The Lightning traded for forward Nick Paul at the deadline for moments like this. General manager Julien BriseBois said Paul’s heavy game was built for the postseason. We’ve seen the skill Paul possesses. He can get up the ice quickly for a player his size (6-3, 224 pounds) and has a great stick for a big man, even showing some fancy behind-the-back and between-the-legs moves around the net.
Paul is competing in the playoffs for the first time in his seven-year career. And it will be against the team he grew up rooting for as a kid in Mississauga, a Toronto suburb.
What is the most important special teams matchup?
The Lightning’s penalty kill will be under the magnifying glass facing the league’s top power play (Toronto led the league with a 27.3-percent success rate in the regular season). This might be when we really find out how much the Lightning miss Blake Coleman and Barclay Goodrow, the top penalty-killing forwards on the previous two Cup teams.
Last postseason’s Lightning penalty kill was great, operating at an 86.1-percent success rate.
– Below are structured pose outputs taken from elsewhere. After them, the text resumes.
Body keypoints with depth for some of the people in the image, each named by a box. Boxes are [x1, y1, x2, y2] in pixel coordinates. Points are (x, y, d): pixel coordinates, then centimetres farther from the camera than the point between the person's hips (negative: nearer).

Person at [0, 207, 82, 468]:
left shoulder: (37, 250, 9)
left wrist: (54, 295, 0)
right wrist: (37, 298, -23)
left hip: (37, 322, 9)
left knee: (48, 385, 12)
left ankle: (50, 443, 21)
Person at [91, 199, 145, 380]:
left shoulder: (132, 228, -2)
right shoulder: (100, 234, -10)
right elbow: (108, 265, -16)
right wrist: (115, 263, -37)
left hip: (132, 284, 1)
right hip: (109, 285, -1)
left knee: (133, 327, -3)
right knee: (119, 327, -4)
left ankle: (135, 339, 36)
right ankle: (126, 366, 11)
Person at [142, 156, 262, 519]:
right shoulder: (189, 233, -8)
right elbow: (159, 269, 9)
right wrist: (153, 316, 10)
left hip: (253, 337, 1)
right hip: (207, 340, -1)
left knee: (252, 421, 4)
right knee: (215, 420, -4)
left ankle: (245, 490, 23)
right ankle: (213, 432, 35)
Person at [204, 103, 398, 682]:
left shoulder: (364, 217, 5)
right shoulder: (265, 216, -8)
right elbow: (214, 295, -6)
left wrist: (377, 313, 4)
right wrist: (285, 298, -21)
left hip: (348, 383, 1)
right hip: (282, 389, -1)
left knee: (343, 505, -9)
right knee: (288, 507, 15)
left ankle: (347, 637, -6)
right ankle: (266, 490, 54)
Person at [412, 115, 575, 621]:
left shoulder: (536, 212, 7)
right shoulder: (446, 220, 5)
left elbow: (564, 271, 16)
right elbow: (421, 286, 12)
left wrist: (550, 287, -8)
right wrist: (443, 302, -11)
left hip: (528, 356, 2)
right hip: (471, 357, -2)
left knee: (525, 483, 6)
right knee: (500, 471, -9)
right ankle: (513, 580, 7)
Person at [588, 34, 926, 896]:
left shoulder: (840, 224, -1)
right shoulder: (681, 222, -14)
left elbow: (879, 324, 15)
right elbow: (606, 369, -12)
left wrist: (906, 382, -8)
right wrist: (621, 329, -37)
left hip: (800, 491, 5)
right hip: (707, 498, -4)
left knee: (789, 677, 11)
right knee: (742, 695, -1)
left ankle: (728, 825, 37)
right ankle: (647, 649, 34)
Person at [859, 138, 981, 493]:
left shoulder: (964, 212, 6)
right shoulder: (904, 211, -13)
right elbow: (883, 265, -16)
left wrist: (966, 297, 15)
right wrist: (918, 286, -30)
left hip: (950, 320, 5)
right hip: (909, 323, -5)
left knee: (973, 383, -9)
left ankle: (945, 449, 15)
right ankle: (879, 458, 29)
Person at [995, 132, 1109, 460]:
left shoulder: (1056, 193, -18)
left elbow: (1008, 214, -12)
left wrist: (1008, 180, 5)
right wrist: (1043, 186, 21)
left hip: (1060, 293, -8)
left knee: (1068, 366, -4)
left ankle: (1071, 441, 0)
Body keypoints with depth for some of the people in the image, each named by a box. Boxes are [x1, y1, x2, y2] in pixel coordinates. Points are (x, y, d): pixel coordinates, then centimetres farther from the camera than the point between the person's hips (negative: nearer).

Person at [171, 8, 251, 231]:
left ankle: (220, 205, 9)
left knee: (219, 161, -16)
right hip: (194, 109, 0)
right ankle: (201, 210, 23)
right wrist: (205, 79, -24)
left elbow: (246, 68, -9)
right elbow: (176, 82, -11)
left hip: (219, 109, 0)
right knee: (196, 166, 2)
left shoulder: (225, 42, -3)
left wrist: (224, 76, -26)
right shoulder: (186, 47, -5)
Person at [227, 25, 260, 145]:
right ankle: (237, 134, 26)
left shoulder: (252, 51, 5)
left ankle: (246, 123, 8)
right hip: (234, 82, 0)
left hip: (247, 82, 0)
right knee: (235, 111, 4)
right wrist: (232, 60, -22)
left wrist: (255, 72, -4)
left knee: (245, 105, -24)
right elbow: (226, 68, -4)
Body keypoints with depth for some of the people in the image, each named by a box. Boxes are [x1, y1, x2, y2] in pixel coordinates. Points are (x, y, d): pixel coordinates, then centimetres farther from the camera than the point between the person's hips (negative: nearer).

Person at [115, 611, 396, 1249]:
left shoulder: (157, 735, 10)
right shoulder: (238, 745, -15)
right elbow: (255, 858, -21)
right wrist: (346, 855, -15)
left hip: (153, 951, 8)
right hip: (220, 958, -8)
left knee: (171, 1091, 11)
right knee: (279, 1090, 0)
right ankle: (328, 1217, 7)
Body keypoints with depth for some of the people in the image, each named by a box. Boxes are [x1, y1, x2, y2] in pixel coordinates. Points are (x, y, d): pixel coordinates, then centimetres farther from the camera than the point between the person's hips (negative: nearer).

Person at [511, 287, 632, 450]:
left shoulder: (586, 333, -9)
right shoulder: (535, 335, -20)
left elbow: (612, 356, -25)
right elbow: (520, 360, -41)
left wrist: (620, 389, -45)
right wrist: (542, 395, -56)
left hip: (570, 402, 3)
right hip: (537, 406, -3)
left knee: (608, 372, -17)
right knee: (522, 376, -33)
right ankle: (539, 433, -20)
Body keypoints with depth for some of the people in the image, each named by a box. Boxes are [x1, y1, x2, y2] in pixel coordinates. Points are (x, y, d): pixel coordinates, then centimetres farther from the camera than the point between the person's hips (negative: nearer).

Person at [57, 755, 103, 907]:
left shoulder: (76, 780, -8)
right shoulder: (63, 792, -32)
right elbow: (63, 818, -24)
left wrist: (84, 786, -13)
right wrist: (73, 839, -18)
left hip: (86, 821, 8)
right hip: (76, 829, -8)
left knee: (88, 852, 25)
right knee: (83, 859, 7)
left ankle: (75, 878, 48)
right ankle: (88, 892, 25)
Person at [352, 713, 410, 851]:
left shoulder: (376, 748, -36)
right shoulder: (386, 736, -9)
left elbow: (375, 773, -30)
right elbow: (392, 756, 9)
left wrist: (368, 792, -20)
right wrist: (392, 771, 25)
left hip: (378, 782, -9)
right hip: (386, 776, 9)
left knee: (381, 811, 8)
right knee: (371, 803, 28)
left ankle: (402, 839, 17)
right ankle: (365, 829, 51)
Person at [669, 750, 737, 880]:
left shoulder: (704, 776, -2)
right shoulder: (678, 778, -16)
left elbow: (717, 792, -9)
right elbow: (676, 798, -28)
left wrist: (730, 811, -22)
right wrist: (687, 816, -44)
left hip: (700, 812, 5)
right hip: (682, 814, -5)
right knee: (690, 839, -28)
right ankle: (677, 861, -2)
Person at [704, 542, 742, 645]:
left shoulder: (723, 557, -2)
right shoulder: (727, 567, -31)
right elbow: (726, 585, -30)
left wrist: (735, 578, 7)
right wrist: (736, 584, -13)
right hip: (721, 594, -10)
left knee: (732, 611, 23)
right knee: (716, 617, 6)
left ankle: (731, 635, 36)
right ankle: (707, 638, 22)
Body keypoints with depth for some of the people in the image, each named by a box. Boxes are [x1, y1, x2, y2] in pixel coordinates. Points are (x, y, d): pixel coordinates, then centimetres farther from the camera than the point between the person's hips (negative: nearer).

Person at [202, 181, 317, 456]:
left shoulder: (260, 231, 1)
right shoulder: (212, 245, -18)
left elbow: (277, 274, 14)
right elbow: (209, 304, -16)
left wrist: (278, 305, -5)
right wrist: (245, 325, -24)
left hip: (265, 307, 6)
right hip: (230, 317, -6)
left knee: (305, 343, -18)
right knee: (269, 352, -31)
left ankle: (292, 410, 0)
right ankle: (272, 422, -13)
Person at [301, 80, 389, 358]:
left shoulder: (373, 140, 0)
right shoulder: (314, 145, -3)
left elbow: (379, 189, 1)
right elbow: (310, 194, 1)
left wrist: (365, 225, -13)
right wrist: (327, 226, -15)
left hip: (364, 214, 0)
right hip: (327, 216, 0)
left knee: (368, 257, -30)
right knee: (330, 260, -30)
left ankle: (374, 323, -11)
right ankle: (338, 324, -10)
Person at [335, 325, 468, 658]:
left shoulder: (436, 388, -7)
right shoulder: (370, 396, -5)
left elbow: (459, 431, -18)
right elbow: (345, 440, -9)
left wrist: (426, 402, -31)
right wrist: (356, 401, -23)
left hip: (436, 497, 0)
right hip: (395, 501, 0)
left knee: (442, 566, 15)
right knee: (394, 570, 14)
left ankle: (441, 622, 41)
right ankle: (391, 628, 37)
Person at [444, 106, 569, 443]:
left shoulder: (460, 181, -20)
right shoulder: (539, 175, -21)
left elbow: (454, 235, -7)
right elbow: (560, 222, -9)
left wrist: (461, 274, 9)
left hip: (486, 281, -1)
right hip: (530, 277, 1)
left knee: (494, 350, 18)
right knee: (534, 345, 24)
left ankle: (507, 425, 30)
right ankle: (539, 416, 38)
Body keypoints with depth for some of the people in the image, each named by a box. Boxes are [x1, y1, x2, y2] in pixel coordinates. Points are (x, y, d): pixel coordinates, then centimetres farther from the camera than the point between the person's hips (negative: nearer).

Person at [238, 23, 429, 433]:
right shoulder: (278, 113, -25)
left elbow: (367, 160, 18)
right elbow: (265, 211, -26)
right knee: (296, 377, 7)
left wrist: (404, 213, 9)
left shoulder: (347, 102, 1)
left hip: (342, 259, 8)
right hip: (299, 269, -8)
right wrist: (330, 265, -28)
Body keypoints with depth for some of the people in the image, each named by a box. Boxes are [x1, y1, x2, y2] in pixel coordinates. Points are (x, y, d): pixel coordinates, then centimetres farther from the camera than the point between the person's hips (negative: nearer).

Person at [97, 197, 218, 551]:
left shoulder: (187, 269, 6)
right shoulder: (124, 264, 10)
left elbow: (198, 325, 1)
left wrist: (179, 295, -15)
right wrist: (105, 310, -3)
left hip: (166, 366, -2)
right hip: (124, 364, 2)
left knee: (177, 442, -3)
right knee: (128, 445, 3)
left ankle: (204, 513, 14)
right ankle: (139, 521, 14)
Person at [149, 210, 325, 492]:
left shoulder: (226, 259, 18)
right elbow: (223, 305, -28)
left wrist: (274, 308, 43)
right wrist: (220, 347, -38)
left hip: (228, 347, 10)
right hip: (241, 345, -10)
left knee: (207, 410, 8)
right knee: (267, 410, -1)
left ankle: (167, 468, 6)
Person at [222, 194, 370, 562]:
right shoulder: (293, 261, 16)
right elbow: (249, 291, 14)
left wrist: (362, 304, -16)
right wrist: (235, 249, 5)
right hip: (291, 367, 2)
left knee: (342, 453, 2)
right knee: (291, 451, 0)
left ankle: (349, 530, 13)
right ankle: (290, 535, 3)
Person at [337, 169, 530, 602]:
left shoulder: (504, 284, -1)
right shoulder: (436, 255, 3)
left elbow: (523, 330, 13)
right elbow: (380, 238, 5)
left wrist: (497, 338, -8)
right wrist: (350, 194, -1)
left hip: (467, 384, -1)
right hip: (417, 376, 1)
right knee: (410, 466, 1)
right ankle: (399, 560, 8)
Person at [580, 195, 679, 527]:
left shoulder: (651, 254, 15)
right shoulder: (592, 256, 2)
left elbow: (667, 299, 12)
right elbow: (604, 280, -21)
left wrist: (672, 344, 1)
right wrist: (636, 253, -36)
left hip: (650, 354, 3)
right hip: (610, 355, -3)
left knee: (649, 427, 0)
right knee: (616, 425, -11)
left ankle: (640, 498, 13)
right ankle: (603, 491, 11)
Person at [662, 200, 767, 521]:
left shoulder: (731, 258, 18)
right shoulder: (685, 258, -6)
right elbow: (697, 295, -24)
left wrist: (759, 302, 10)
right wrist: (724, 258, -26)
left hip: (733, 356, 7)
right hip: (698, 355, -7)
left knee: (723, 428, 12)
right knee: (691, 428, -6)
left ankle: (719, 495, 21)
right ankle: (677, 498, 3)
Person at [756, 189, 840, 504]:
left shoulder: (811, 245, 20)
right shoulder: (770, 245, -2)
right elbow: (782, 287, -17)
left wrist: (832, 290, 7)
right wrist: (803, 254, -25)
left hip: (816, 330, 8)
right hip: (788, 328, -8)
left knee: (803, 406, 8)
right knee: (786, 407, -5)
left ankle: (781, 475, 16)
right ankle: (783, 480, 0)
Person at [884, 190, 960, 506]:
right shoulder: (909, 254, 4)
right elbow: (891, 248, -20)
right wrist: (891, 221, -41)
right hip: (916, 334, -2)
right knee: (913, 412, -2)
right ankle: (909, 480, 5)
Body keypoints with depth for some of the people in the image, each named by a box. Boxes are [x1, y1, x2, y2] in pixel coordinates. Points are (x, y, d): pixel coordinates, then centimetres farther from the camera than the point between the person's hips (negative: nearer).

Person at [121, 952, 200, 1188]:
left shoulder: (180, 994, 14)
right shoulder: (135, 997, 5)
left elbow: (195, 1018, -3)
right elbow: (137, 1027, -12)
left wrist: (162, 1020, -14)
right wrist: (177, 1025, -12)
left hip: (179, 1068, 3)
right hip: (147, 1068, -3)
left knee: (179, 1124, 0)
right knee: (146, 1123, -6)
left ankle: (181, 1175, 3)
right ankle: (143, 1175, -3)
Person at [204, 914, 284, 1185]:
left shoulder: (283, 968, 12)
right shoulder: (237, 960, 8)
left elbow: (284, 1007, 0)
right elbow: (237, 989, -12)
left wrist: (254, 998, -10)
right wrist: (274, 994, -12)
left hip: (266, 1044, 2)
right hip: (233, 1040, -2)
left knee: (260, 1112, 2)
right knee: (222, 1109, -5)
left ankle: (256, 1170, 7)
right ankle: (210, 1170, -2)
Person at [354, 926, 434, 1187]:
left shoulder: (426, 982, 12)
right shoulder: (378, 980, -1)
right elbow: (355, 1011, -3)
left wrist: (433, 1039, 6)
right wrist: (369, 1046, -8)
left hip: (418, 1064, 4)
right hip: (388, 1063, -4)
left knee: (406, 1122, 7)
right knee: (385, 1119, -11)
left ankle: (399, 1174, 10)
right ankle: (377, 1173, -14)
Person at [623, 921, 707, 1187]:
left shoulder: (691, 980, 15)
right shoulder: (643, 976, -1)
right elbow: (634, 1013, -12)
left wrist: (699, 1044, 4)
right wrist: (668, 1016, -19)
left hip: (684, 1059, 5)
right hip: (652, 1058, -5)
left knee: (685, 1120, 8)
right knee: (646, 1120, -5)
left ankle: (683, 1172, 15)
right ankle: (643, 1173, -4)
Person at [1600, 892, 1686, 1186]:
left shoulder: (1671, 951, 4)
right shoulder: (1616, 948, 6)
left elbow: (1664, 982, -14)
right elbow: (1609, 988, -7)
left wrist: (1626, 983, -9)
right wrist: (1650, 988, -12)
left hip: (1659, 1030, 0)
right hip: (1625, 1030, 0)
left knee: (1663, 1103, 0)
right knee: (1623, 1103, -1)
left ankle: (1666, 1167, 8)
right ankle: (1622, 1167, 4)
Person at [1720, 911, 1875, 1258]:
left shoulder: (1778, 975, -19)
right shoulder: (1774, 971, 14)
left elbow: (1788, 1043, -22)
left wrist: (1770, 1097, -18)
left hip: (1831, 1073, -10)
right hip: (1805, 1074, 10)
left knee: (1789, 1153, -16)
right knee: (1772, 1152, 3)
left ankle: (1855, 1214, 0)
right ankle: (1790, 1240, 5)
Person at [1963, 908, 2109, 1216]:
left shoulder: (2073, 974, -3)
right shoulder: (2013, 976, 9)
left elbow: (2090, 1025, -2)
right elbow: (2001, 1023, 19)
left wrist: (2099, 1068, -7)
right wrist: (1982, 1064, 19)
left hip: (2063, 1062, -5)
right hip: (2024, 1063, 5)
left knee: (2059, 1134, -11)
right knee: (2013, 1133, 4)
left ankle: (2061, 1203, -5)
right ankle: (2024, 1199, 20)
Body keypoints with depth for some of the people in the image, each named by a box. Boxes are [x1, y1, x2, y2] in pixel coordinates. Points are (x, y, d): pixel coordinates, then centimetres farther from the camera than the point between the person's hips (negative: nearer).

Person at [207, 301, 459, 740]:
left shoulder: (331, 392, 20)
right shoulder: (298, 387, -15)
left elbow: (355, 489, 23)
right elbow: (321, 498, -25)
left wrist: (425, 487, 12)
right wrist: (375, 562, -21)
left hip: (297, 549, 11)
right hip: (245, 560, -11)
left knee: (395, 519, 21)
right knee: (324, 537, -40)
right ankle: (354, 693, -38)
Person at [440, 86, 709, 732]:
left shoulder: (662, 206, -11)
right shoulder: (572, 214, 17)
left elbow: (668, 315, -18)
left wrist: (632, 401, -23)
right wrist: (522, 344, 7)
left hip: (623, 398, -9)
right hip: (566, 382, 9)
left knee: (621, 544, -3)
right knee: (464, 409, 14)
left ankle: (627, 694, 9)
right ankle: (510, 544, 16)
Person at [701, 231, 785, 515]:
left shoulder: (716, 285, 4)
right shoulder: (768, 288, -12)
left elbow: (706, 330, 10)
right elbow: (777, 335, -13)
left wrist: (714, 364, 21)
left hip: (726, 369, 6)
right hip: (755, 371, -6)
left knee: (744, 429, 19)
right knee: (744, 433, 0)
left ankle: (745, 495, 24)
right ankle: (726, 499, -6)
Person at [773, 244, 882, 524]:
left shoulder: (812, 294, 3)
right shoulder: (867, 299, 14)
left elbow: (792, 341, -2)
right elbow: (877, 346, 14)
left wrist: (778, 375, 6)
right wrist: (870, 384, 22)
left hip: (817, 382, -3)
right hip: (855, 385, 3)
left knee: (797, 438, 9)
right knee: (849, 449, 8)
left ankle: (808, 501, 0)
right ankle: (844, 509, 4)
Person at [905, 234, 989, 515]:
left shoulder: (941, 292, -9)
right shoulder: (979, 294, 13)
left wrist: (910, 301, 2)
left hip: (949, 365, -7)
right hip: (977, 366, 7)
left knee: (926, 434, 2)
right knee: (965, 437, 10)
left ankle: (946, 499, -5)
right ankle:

There’s much different personnel now among the forwards, from Pierre-Edouard Bellemare to trade acquisitions Brandon Hagel and Paul. Bellemare is an experienced penalty killer who keeps things calm at the top. But like the past two seasons, the key will be top penalty kill defensemen Ryan McDonagh and Erik Cernak filling lanes and blocking shots, and not get hurt while doing it.
Ultimately, the best defense against a power play is not getting called for penalties, and the Lightning need to cut back on committing them.
Can Andrei Vasilevskiy take over the playoffs again?
The Lightning are surging on the back of a revived offense led by Stamkos, Kucherov and defenseman Victor Hedman, but Andrei Vasilevskiy is the backbone of the team, and victory in this series goes through him. That’s not to say Vasilevskiy needs to hold the Leafs to one or two goals a game. It’s more the timing of those goals. He needs to prevent a flurry of goals, and ones that come at the beginning and end of periods.
Does he need to stop Matthews? No, but Vasilevskiy does need to stop Matthews from taking control of the games, like Matthews did during his hat-trick performance against Tampa Bay on April 4. The bigger the moment, the better Vasilevskiy is, and his game reaches another level in the postseason.